Data to examine section start

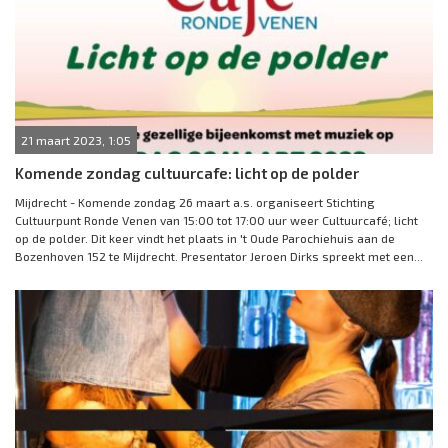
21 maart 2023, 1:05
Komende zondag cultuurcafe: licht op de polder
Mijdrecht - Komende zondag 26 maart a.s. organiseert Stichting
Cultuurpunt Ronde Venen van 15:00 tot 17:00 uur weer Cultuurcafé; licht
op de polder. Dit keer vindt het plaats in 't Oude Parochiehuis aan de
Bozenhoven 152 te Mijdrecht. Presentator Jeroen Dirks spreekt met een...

Data to examine section end
Data to examine section start

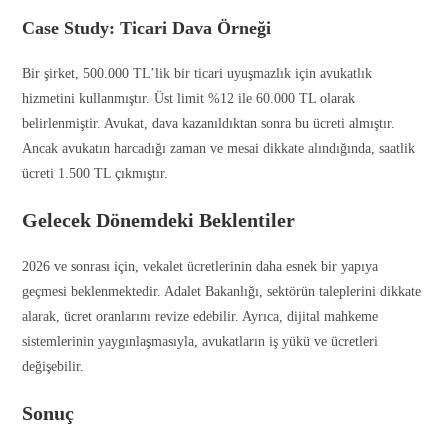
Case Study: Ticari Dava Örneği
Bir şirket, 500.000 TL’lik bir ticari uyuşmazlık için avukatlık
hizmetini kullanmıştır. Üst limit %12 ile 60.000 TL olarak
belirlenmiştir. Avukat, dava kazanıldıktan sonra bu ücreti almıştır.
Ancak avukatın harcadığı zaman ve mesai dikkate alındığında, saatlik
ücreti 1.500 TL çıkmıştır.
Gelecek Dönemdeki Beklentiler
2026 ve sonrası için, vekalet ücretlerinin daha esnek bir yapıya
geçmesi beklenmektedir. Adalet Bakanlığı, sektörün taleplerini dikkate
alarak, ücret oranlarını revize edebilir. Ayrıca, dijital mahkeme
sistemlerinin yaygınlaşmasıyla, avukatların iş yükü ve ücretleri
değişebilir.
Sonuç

Data to examine section end

Find the lines in the data that include "ücreti", then copy each of them.

→ Answer to this task:
belirlenmiştir. Avukat, dava kazanıldıktan sonra bu ücreti almıştır.
ücreti 1.500 TL çıkmıştır.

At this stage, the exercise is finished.